Degree Name by School

Doctor of Philosophy (PhD) School of Health Professions

Abstract

Substance use disorders (SUDs) are a growing crisis globally and in the US, and place an enormous health, social, and financial burden on the nation. To address the complex nature of SUDs, treatment typically involves a combination of different types of services to address the medical, behavioral and social needs of the patient and care is often delivered by specialized SUD treatment facilities. Despite recommendations for a broad suite of services, individual facilities vary in the specific services that they offer. This study examined whether and why systematic differences exist between treatment facilities based on their service mix and whether such differences vary as a function of the external regulatory environment. Quantitative data about services offered by treatment facilities and external regulations were obtained from the National Survey of Substance Abuse Treatment Services (N-SSATS) for 2015-2018 and the Kaiser Family Foundation. Qualitative data were collected from 13 semi-structured interviews conducted with administrators of treatment facilities. The quantitative studies relied on latent class analysis and logistic regression models while the qualitative study used a deductive approach with thematic analysis. This research identified three distinct classes or service profiles among treatment facilities: comprehensive, non-medical, and intermediate service profiles, each with distinct organizational characteristics. The study also found that regulatory factors in the external environment exerted different types of pressures on treatment facilities and mechanisms like treatment facility licensing and accreditation were more likely to be associated with a comprehensive service profile, while state-level policies such as Medicaid expansion and civil commitment for substance use were less likely to be associated with the comprehensive profile.
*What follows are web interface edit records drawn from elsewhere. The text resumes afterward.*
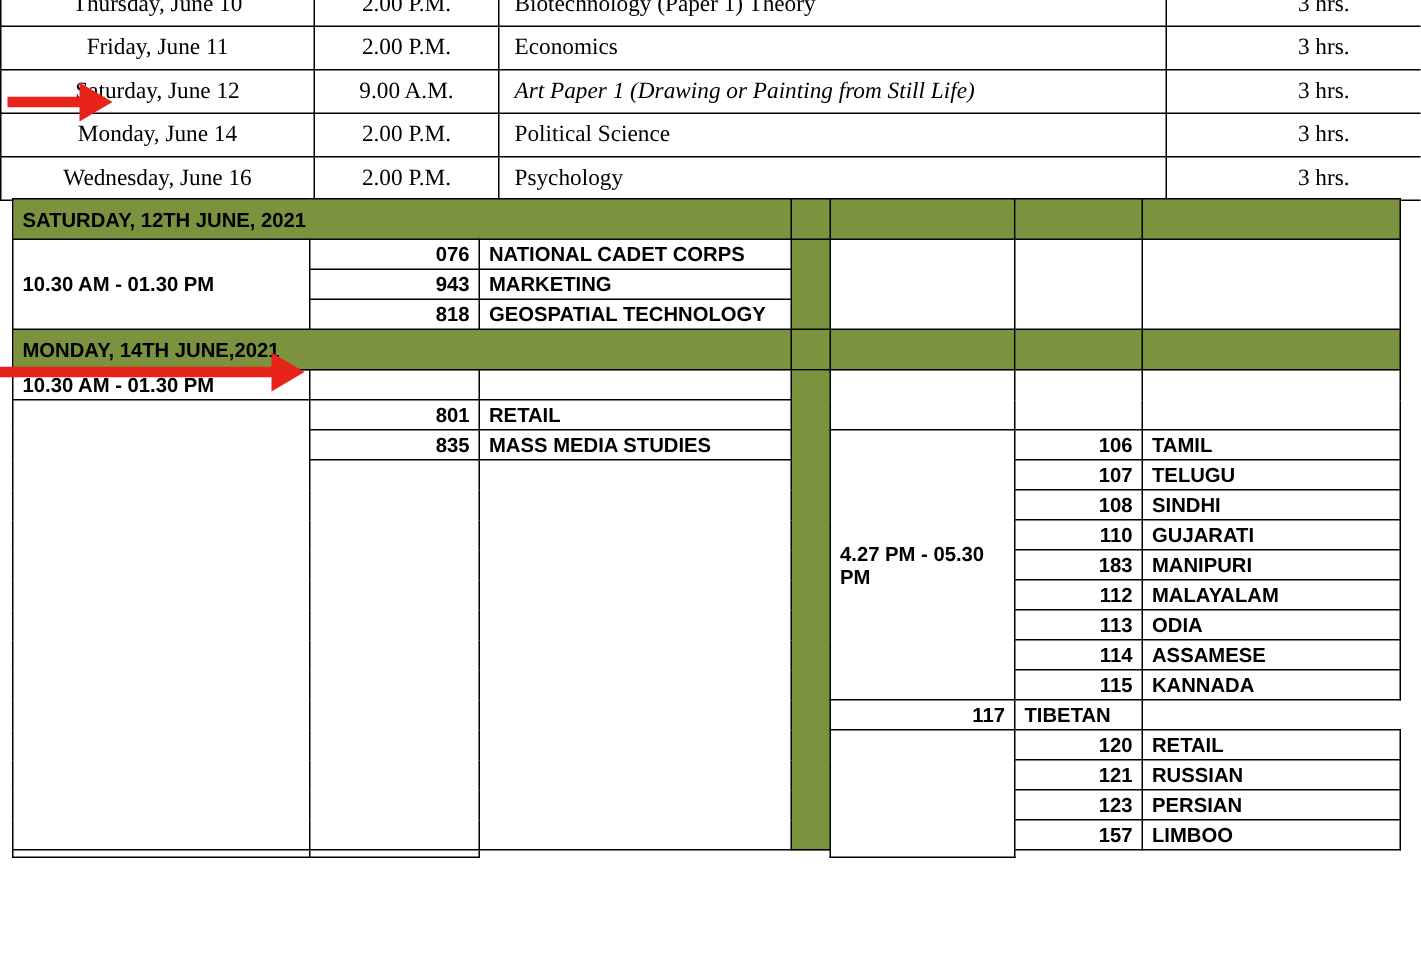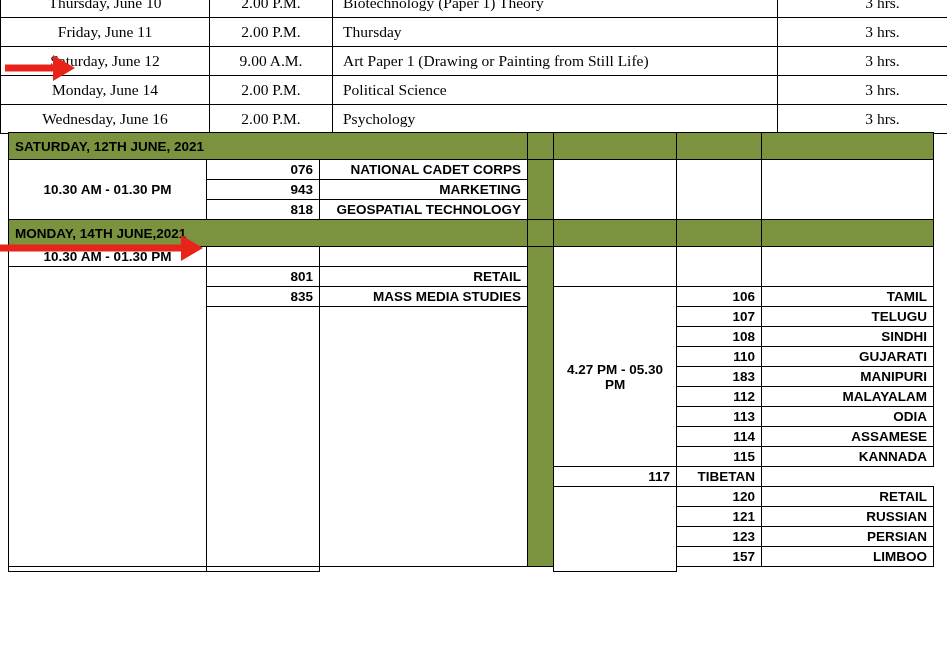"Thursday" td.c-subject { text: Thursday -> Economics }
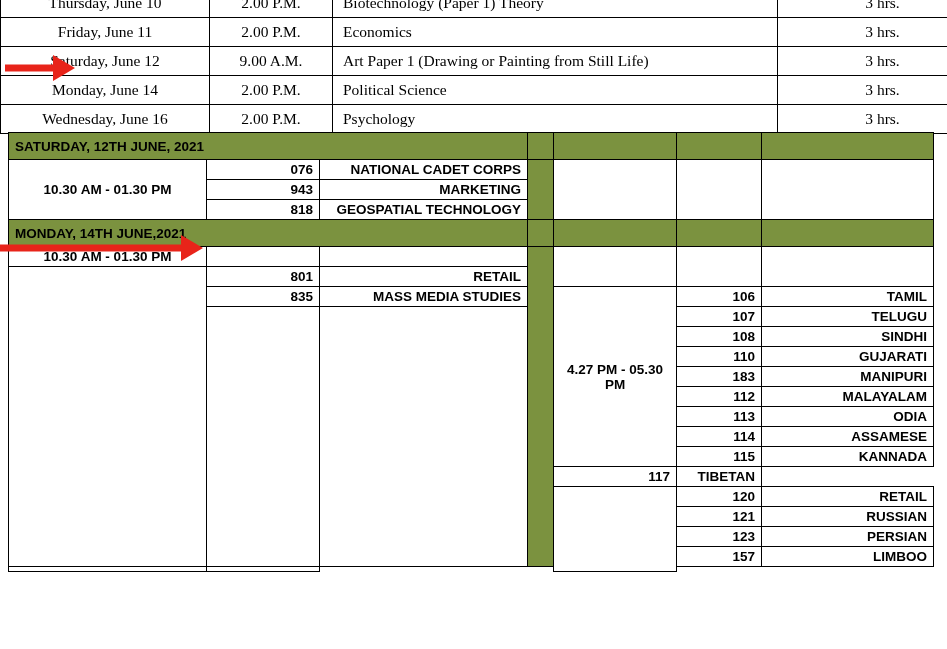"Art Paper 1 (Drawing or" #top-table td.italic { font-style: none -> italic }
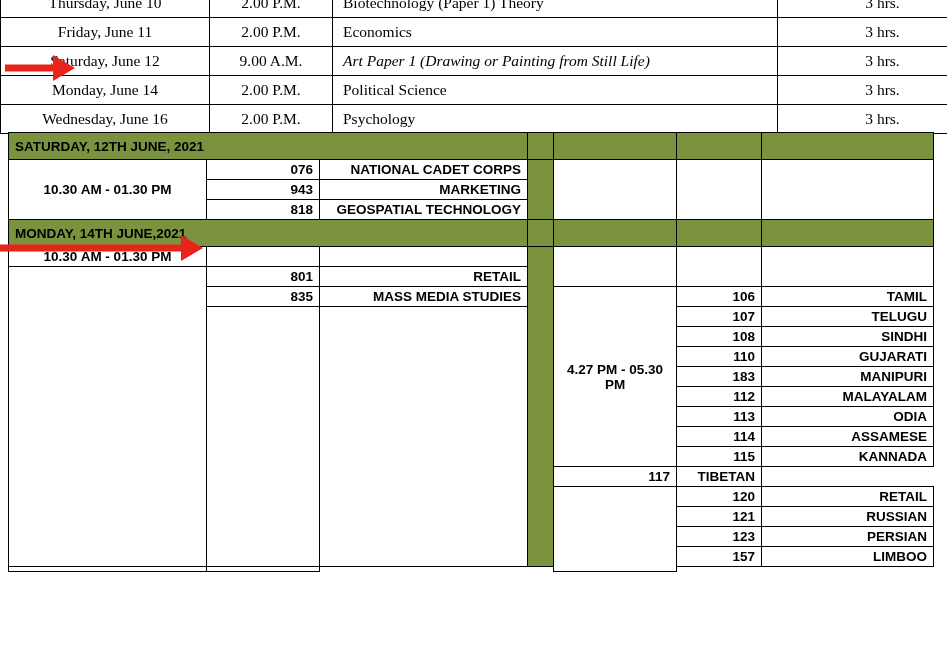"NATIONAL CADET CORPS" td.sub-cell { text-align: right -> left }
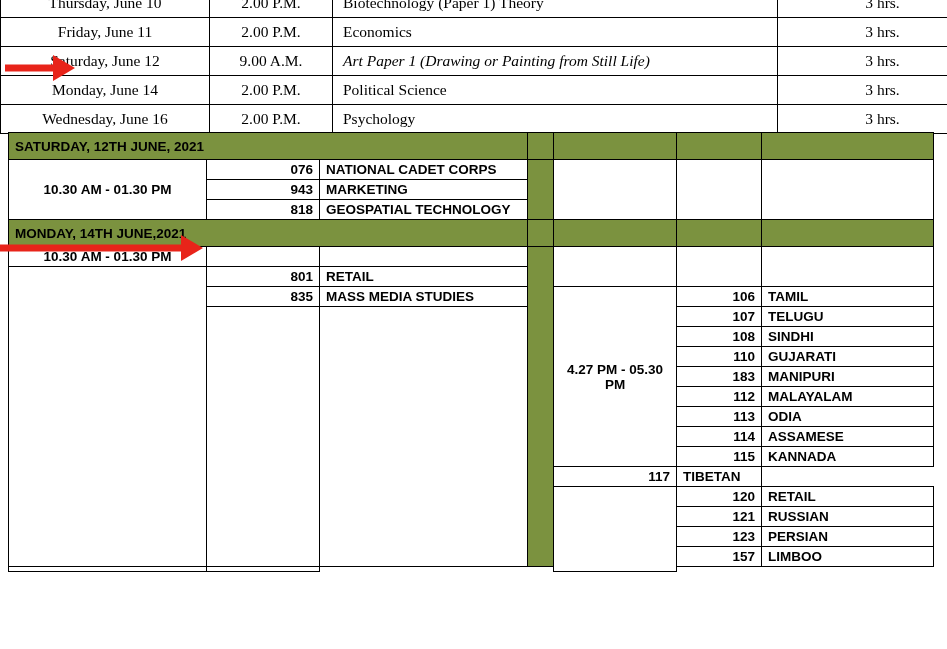"10.30 AM - 01.30 PM" td.time-cell { text-align: center -> left }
Results of the qualitative study further reinforced the role of the external environment on service mix and interviewees identified several environmental, organizational, and strategic factors that influenced the facility’s service mix and described critical challenges in delivering care to patients. Findings from this study will be helpful to policymakers as they design policies to address the growing SUD crisis and to practitioners who are tasked with making important decisions about organizational operations while ensuring patients receive the best care.